Long, long ago, I was running the engineering department at a small hardware and software development shop. The owner brought a couple of people to me on the shop floor and said something along the lines of “These guys have some interesting ideas. See what you think.” I listened politely for a while, and it did sound interesting at first, but then as time went on I started to have the anxious feeling that I wasn’t getting it. I made the default assumption that I had just missed something important, or misunderstood a key bit, or maybe I just wasn’t smart enough to understand. But as I listened and listened I got more and more confused. Like Shrimp Jesus, above, it seemed as though what they were saying should make sense, but it just didn’t, no matter how hard I tried to fill in the gaps.

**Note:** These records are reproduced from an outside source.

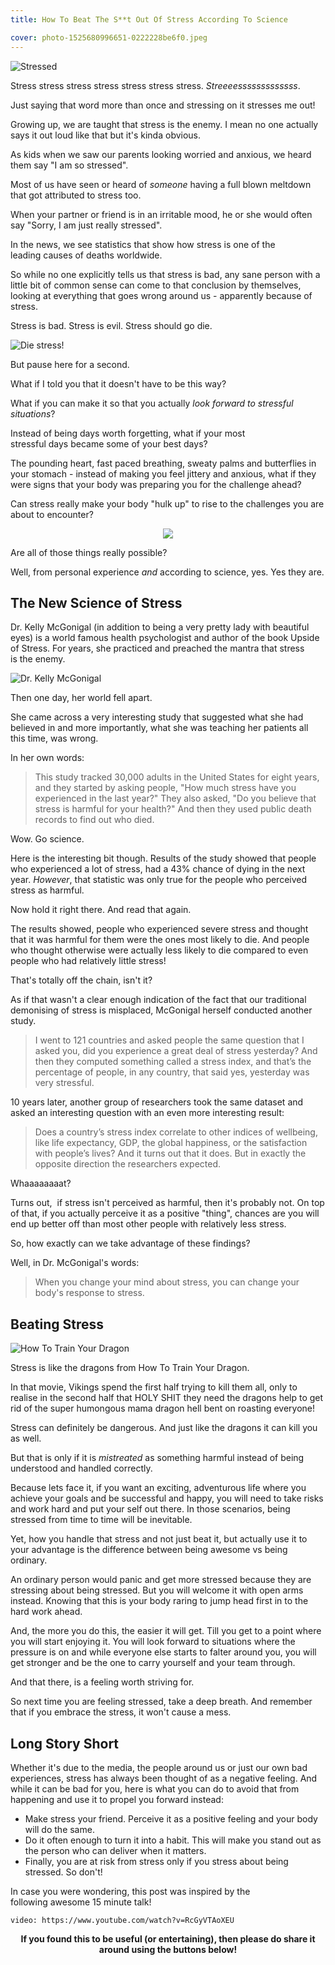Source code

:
 ```yaml
---
title: How To Beat The S**t Out Of Stress According To Science

cover: photo-1525680996651-0222228be6f0.jpeg
---
```


<img src="stressed.jpg" alt="Stressed" />

Stress stress stress stress stress stress stress. *Streeeesssssssssssss*.

Just saying that word more than once and stressing on it stresses me out!

Growing up, we are taught that stress is the enemy. I mean no one actually says it out loud like that but it's kinda obvious.

As kids when we saw our parents looking worried and anxious, we heard them say "I am so stressed".

Most of us have seen or heard of *someone* having a full blown meltdown that got attributed to stress too.

When your partner or friend is in an irritable mood, he or she would often say "Sorry, I am just really stressed".

In the news, we see statistics that show how stress is one of the leading causes of deaths worldwide.

So while no one explicitly tells us that stress is bad, any sane person with a little bit of common sense can come to that conclusion by themselves, looking at everything that goes wrong around us - apparently because of stress.

Stress is bad. Stress is evil. Stress should go die.

<img id="die-stress" src="die.png" alt="Die stress!" title="DIE STRESS DIEEE!" />

But pause here for a second.

What if I told you that it doesn't have to be this way?

What if you can make it so that you actually _look forward to stressful situations_?

Instead of being days worth forgetting, what if your most stressful days became some of your best days?

The pounding heart, fast paced breathing, sweaty palms and butterflies in your stomach - instead of making you feel jittery and anxious, what if they were signs that your body was preparing you for the challenge ahead?

Can stress really make your body "hulk up" to rise to the challenges you are about to encounter?

<p style="flex-direction: column;align-items: center;display: flex;">
<img src="hulking-up.gif" />
</p>

Are all of those things really possible?

Well, from personal experience _and_ according to science, yes. Yes they are.

## The New Science of Stress

Dr. Kelly McGonigal (in addition to being a very pretty lady with beautiful eyes) is a world famous health psychologist and author of the book Upside of Stress. For years, she practiced and preached the mantra that stress is the enemy.

<img id="pretty" src="kelly-mcgonigal.jpg" alt="Dr. Kelly McGonigal" title="Ladies and gentlemen, Dr. Kelly McGonigal." />

Then one day, her world fell apart.

She came across a very interesting study that suggested what she had believed in and more importantly, what she was teaching her patients all this time, was wrong.

In her own words:

> This study tracked 30,000 adults in the United States for eight years, and they started by asking
> people, "How much stress have you experienced in the last year?"
> They also asked, "Do you believe that stress is harmful for your health?"
> And then they used public death records to find out who died.

Wow. Go science.

Here is the interesting bit though. Results of the study showed that people who experienced a lot of stress, had a 43% chance of dying in the next year. _However_, that statistic was only true for the people who perceived stress as harmful.

Now hold it right there. And read that again.

The results showed, people who experienced severe stress and thought that it was harmful for them were the ones most likely to die. And people who thought otherwise were actually less likely to die compared to even people who had relatively little stress!

That's totally off the chain, isn't it?

As if that wasn't a clear enough indication of the fact that our traditional demonising of stress is misplaced, McGonigal herself conducted another study.

> I went to 121 countries and asked people the same question that I asked you, did you experience a
> great deal of stress yesterday? And then they computed something called a stress index, and
> that’s the percentage of people, in any country, that said yes, yesterday was very stressful.

10 years later, another group of researchers took the same dataset and asked an interesting question with an even more interesting result:

> Does a country’s stress index correlate to other indices of wellbeing, like life expectancy, GDP,
> the global happiness, or the satisfaction with people’s lives? And it turns out that it does. But
> in exactly the opposite direction the researchers expected.

Whaaaaaaaat?

Turns out,  if stress isn't perceived as harmful, then it's probably not. On top of that, if you actually perceive it as a positive "thing", chances are you will end up better off than most other people with relatively less stress.

So, how exactly can we take advantage of these findings?

Well, in Dr. McGonigal's words:

> When you change your mind about stress, you can change your body's response to stress.

## Beating Stress

<img src="how-to-train-your-dragon.jpg" alt="How To Train Your Dragon" title="Beating stress - How To Train Your Dragon style!" />

Stress is like the dragons from How To Train Your Dragon.

In that movie, Vikings spend the first half trying to kill them all, only to realise in the second half that HOLY SHIT they need the dragons help to get rid of the super humongous mama dragon hell bent on roasting everyone!

Stress can definitely be dangerous. And just like the dragons it can kill you as well.

But that is only if it is _mistreated_ as something harmful instead of being understood and handled correctly.

Because lets face it, if you want an exciting, adventurous life where you achieve your goals and be successful and happy, you will need to take risks and work hard and put your self out there. In those scenarios, being stressed from time to time will be inevitable.

Yet, how you handle that stress and not just beat it, but actually use it to your advantage is the difference between being awesome vs being ordinary.

An ordinary person would panic and get more stressed because they are stressing about being stressed. But you will welcome it with open arms instead. Knowing that this is your body raring to jump head first in to the hard work ahead.

And, the more you do this, the easier it will get. Till you get to a point where you will start enjoying it. You will look forward to situations where the pressure is on and while everyone else starts to falter around you, you will get stronger and be the one to carry yourself and your team through.

And that there, is a feeling worth striving for.

So next time you are feeling stressed, take a deep breath. And remember that if you embrace the stress, it won't cause a mess.

## Long Story Short

Whether it's due to the media, the people around us or just our own bad experiences, stress has always been thought of as a negative feeling. And while it can be bad for you, here is what you can do to avoid that from happening and use it to propel you forward instead:

- Make stress your friend. Perceive it as a positive feeling and your body will do the same.
- Do it often enough to turn it into a habit. This will make you stand out as the person who can deliver when it matters.
- Finally, you are at risk from stress only if you stress about being stressed. So don't!

In case you were wondering, this post was inspired by the following awesome 15 minute talk!

`video: https://www.youtube.com/watch?v=RcGyVTAoXEU`

<p style="text-align: center;"><strong>If you found this to be useful (or entertaining), then please do share it around using the buttons below!</strong></p>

It turned out they were simply hucksters, trying to sell a product by making vague claims about its possible role in our business.
Later, studying psychiatry, I would learn about pareidolia, “tendency for perception to impose a meaningful interpretation on a nebulous stimulus” (Wikipedia). I would interview quite a few patients who — due to trauma to the brain or thought disorders or psychoactive drug use — would speak in a kind of word salad that would almost, but not quite, make sense. I realized that a lot of scams and hucksterism relied on giving this indistinct narrative which an eager listener can flesh out to make a coherent narrative.
I played with ELIZA in the very early 1970’s and thought that this extremely rudimentary artificial psychotherapist could be pretty convincing… for a few minutes. ELIZA used a tiny, tiny fraction of the computing resources that a modern large language model (LLM) uses, so it isn’t that surprising that LLMs are able to keep up the illusion for longer.
Having spent decades in the tech startup universe, it’s easy for me to imaging entrepreneurial huckster types first seeing an early LLM and thinking “we could really fool people with this,” then subsequently drinking their own Kool-Aid and believing that these plausibility engines could truly be revolutionary. Or at least be sold as such.